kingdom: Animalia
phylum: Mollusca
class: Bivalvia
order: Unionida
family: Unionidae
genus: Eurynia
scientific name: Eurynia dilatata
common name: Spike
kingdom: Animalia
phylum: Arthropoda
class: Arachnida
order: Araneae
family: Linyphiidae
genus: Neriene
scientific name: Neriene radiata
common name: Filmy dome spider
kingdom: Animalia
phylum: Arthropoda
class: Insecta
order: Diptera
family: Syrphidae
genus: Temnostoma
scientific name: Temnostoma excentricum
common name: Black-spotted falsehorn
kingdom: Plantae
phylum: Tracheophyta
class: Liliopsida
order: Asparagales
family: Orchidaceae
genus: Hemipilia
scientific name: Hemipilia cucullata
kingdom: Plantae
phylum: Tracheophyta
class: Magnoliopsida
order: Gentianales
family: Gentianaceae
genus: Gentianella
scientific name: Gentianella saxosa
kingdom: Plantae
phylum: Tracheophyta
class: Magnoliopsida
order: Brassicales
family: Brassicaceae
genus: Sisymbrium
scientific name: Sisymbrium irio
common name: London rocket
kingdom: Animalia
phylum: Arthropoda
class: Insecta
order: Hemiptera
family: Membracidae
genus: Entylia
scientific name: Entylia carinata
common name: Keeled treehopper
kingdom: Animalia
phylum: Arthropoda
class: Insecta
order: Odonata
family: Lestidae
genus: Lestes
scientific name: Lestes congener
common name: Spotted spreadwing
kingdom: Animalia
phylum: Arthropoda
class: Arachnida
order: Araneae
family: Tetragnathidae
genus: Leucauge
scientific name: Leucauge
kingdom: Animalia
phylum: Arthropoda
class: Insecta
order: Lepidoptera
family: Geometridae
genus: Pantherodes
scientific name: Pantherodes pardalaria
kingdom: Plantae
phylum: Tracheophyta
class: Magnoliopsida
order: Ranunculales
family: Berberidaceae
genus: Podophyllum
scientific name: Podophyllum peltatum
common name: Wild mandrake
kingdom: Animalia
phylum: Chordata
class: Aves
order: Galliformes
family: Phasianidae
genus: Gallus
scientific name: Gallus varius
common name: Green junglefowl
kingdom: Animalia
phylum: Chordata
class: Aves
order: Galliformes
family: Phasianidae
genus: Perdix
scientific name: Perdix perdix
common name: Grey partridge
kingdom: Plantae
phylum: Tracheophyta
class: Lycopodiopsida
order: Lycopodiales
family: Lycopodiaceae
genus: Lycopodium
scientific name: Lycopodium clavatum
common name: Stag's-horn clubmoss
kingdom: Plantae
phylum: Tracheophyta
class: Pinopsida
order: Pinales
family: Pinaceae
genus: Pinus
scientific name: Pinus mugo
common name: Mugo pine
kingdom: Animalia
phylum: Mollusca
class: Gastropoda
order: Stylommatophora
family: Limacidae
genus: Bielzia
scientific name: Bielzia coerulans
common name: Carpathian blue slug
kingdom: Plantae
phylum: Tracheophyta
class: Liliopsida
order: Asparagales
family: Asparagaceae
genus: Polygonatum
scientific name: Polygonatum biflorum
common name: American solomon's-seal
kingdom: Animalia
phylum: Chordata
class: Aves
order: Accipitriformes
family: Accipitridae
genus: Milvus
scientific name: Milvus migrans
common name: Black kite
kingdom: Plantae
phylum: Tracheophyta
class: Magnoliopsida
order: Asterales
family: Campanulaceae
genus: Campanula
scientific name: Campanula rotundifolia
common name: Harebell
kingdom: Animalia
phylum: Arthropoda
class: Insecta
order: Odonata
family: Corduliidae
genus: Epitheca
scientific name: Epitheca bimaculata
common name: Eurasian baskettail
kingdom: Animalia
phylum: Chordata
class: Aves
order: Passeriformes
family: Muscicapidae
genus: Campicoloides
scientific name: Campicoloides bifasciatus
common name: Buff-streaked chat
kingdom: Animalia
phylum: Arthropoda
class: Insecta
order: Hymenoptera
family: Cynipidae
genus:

# [Description of the task]
Recast the part of the records above that opens with the line containing "order: Pinales" and closes with the line containing "scientific name: Bielzia coerulans", both included, as a Markdown table with the columns Row and Line. Number each line in Row and leave out any blank lines.

# [Full answer]
| Row | Line |
|---|---|
| 1 | order: Pinales |
| 2 | family: Pinaceae |
| 3 | genus: Pinus |
| 4 | scientific name: Pinus mugo |
| 5 | common name: Mugo pine |
| 6 | kingdom: Animalia |
| 7 | phylum: Mollusca |
| 8 | class: Gastropoda |
| 9 | order: Stylommatophora |
| 10 | family: Limacidae |
| 11 | genus: Bielzia |
| 12 | scientific name: Bielzia coerulans |